I was wondering if I could get some help on any places to shore fish close to east liverpool, and or mountaineer. I want to catch catfish. Any help would be very helpful. Thanks


----------



## Rivarat (Sep 15, 2011)

Any land along the river is great for catfish. Down along River Road in EL where the island runs parallel with the road is a concrete plant, DW Dickeys. There's a parking spot and a path that'll take you to the inside of the river. Lots of big cats in that calm water. Good luck!

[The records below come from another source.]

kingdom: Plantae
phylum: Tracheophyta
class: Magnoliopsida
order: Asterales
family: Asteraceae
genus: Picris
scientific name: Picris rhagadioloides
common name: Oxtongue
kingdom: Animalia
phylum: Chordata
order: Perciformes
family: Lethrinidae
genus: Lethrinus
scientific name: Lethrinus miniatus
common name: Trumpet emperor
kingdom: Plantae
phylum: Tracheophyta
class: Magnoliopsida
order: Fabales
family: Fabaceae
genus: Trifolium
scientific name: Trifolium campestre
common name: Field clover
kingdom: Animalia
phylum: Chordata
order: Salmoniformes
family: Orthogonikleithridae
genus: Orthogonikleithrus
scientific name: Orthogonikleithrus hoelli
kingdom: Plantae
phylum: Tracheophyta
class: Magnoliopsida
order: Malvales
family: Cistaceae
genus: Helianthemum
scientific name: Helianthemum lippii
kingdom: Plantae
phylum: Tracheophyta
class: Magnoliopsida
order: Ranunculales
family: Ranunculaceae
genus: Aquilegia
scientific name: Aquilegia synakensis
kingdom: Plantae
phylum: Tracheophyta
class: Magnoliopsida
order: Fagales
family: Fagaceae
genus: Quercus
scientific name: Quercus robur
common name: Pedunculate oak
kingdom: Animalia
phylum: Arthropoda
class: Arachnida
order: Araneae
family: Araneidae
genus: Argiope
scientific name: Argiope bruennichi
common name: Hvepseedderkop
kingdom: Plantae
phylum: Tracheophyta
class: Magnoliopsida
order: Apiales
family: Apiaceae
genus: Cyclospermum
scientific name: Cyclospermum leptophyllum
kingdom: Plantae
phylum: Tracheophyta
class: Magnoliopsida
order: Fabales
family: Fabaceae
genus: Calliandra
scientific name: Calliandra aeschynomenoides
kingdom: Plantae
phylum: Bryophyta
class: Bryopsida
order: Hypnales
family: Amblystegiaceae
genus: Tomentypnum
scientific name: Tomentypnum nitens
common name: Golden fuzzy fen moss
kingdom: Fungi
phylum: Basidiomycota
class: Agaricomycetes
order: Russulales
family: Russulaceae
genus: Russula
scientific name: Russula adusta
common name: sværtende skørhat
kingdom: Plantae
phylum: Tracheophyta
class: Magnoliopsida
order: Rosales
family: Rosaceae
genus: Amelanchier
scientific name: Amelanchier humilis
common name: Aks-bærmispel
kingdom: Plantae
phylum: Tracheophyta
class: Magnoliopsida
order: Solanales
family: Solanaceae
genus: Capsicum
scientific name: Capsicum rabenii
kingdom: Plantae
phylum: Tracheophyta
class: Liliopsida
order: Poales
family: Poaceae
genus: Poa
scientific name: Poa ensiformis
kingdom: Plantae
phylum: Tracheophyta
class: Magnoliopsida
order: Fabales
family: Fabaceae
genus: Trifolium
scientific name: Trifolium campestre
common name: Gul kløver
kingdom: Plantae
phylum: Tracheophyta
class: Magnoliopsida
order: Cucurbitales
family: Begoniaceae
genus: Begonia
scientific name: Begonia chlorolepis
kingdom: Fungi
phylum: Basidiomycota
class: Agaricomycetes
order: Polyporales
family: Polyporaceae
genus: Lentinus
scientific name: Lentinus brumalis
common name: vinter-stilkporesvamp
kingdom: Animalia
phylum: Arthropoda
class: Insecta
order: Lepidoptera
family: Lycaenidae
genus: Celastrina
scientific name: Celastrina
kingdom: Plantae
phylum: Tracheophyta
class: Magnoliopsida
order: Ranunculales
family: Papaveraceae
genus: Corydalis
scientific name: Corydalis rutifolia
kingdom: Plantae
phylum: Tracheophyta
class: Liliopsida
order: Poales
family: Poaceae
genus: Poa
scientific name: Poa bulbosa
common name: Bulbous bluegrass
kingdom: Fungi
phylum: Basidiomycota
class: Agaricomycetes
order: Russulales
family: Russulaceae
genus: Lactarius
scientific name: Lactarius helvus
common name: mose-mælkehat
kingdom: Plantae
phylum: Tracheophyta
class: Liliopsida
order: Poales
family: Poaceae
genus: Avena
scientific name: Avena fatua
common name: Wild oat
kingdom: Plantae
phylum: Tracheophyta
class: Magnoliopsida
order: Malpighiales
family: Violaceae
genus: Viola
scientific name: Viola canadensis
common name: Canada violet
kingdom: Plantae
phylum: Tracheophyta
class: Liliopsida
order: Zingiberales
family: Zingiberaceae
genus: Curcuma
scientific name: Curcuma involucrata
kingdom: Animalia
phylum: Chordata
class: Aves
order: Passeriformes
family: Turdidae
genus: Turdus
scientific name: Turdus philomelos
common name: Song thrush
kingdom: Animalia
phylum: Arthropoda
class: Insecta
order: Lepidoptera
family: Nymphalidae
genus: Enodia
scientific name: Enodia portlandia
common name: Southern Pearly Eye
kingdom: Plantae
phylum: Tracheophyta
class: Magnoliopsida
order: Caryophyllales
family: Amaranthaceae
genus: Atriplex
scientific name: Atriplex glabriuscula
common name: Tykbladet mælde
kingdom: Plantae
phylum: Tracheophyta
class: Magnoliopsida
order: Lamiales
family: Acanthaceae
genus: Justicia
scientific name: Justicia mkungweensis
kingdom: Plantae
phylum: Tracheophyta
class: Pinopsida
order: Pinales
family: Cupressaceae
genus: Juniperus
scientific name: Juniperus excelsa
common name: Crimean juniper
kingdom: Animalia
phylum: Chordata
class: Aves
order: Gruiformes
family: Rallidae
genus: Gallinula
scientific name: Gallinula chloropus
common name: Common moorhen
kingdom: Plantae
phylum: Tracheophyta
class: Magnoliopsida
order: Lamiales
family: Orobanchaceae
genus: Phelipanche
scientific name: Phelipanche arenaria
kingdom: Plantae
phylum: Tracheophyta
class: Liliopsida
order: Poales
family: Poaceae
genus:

Outdoor Hub mobile,the outdoor information engine


----------



## glfpro07 (Mar 7, 2012)

Thanks i really appreciate it. Do i just pull off on the side of the road or do you park in the dw dickeys parking lot??


----------



## glfpro07 (Mar 7, 2012)

Also how many people can you fish there? I am looking to fish 3-4 people


----------



## Rivarat (Sep 15, 2011)

Plenty of room for a few guys. The lot sits off the road and you half to walk over the hill. Not a bad hike and there's a path that'll bring ya out. Good luck 


Outdoor Hub mobile, the outdoor information engine


----------



## SaugerHunter91 (Dec 6, 2011)

Never tried that spot your talking of riverrat... Usually hit the shore there at the wharf... Plan on hitting the river hard this year though.. any tips on bait and tackle?


----------



## glfpro07 (Mar 7, 2012)

how's the fishing and where is the wharf at saugerhunter? I have never fished the river but plan on doing so this year any help would be appreciated.


----------



## Doboy (Oct 13, 2008)

FYI,,,
You can't beat using/ downloading 'Google Earth' for finding the bank fishing spots.
You can move up the 'TIME BAR' to 2012 by using the tool bar icon.
We use it all the time, boat launches, dam access & roads, parking spots, DEER Bottle-necks etc. 
Even steellhead spots. If the water is clear, you can find the 'HOLES'!!!


----------